- _Supplied passage_:
##############################

Welcome to the third and final part of .NET Data Secrets!
I’m Karl Moore and today we’ll continue last week’s theme of top-notch data access through the Web DataGrid control, with even more tips and tricks to make your site look the business:
- Quick and Easy Data Paging, with Your Web Grid
- Sorting in Seconds, with Your Web Grid
- Amazingly Simple Method for Exporting Your Web Grid to Excel
- Get Microsoft to Write Your Code—Amazing Undocumented SQL Server Tool!
But, hold on, this is the final part of .NET Data Secrets? It certainly is—and the eleventh in the entire .NET secrets series we’re running on this site. That means the next will be the twelfth and absolute final article in this series, our little look at the world of Web service secrets.
Don’t forget: you’ve still got time to submit your favorite .NET snippets for publication. Simply mail your code and hot techniques to me—firstname.lastname@example.org—and I’ll publish the best, with full credit.
But enough small talk. Let’s get on with those secrets!
Quick and Easy Data Paging, with Your Web Grid
Most Web developers tend to shiver at the mere mention of the word “paging.” Even ASP.NET programmers are a little confused over its implementation. Many of the new .NET books devote a chapter or so to the subject—but it really isn’t that complicated.
Paging is a method of splitting results in your DataGrid over multiple “pages.” Google uses paging in its search results. Yahoo! uses paging if it can’t fit all its matching sites onto one page. It’s useful—and can be set up in seconds.
First off, setup your DataGrid as usual (see the “Nine Steps to a Quick, Editable Web Grid” tip in the last article if you’re a little unsure). Add all the binding code to respond to the page Load event as normal. When you’re ready, right-click the grid and select Property Builder. Choose the Paging property sheet and check ‘Allow paging.’ Alter the ‘Page size’ so it represents the number of items you want to display on any one ‘page.’ You may also want to change the navigation text just below. Click OK when finished.
Next, add code similar to the following to respond to the PageIndexChanged event of your DataGrid control:
MyDataGrid.CurrentPageIndex = e.NewPageIndex ' Bind your data again here. You could load DataSet ' from ViewState, database, etc. For example: MyDataAdapter.Fill(MyDataSet) MyDataGrid.DataBind()

##############################

Entries taken from a collection
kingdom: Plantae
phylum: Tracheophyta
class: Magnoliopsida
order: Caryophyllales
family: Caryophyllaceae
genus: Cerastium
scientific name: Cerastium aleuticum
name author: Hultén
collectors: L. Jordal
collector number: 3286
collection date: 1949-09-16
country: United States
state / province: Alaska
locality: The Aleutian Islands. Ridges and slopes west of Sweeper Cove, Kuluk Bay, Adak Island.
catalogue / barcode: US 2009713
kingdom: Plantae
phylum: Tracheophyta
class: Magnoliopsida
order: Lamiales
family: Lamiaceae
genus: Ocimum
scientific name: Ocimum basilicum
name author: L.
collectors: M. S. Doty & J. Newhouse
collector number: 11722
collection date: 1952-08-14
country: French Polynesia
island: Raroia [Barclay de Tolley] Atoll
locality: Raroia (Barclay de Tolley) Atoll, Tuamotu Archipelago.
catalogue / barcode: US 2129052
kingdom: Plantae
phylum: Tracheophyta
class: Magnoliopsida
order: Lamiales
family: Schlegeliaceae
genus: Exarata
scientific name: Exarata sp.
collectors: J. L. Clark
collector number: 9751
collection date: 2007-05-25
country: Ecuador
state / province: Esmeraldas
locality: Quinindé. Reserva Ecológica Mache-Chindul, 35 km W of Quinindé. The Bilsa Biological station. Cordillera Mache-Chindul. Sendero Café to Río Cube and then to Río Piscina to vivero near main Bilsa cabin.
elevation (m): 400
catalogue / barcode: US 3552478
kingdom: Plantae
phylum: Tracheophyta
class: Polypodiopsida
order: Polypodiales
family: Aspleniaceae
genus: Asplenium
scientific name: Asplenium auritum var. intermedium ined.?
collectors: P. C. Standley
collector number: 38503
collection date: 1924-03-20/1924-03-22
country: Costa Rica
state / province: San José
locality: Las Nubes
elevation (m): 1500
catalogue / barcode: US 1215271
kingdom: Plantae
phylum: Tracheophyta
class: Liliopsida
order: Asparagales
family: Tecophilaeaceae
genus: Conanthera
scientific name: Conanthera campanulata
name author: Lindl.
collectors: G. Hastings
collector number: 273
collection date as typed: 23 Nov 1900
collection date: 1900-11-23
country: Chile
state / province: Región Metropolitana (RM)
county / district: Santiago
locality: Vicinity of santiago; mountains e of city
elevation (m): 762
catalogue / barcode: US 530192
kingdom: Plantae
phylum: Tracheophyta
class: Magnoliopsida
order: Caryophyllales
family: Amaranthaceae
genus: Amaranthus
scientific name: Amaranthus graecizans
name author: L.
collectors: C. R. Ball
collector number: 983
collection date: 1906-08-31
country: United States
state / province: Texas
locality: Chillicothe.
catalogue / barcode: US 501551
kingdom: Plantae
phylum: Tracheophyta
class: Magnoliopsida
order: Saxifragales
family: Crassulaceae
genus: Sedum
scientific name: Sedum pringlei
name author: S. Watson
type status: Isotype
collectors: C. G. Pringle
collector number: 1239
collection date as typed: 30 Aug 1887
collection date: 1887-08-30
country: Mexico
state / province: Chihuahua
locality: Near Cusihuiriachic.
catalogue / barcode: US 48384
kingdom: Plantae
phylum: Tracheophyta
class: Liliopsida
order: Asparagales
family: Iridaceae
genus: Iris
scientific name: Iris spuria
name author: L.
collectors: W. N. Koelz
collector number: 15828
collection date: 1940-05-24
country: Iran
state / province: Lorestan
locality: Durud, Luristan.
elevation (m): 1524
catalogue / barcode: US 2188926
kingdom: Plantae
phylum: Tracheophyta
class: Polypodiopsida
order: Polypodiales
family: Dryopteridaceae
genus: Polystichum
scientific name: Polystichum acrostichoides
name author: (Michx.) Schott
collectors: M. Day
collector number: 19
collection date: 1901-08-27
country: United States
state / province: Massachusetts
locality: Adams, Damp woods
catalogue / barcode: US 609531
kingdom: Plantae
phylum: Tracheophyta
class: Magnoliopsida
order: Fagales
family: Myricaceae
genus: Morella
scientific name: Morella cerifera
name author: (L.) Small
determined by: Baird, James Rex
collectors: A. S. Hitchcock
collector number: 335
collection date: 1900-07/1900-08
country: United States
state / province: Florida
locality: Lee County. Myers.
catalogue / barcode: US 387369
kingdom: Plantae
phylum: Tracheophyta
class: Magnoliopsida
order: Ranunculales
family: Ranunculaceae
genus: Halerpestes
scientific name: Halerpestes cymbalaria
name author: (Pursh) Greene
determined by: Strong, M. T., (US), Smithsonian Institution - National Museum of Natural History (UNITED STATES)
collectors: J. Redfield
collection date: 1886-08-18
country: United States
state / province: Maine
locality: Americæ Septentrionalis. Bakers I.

##############################

- _To do_:
- A) Answer these questions about the .NET Data Secrets article:
(i) Where does this article fall in the entire .NET secrets series?
(ii) Which two sites does it name as using paging?
(iii) In the Property Builder, which property sheet and which option do you choose to turn paging on?
- B) Can you pick up the .NET Data Secrets article after its final code line and continue writing it?

- _Your responses_:
- A)
(i) It is the eleventh article in the series.
(ii) Google and Yahoo!
(iii) The Paging property sheet, with 'Allow paging' checked.

- B)
And that’s it—just fire off your DataGrid as normal and you’ve got instant paging!
Top Tip: If you’re going to use editing with paging, watch out when updating your DataSet. If you’re doing it purely on position, remember, after you move to a new page, your first item will not correlate with the first item in your DataSet. Remember that – you’ll have to code around this. You can find out the current page by looking up the .CurrentPageIndex property, and find out the number of items displayed per page using the .PageSize property.
Sorting in Seconds, with Your Web Grid
When you’re looking at a grid full of data, it’s common to want to order it somehow. You may want to view employees by salary amount, from the highest paid to the lowest. Or view a customized query showing sales staff and their related telephone numbers, alphabetically.
That’s all easy, with sorting. And the ASP.NET DataGrid includes built-in support for this excellent method. Here, I’m going to demonstrate the technique in its simplest form; however, you can greatly expand upon this to build a much more elegant solution.
First of all, set up your DataGrid as normal. When ready, open up the Property Builder and in the General property sheet, set the ‘DataSource,’ ‘DataMember,’ and optional ‘Data key field’ for your table. Moving on to the Columns property sheet, uncheck ‘Create columns automatically at run time,’ and then move all the fields you want to view in this DataGrid across to the list of selected columns.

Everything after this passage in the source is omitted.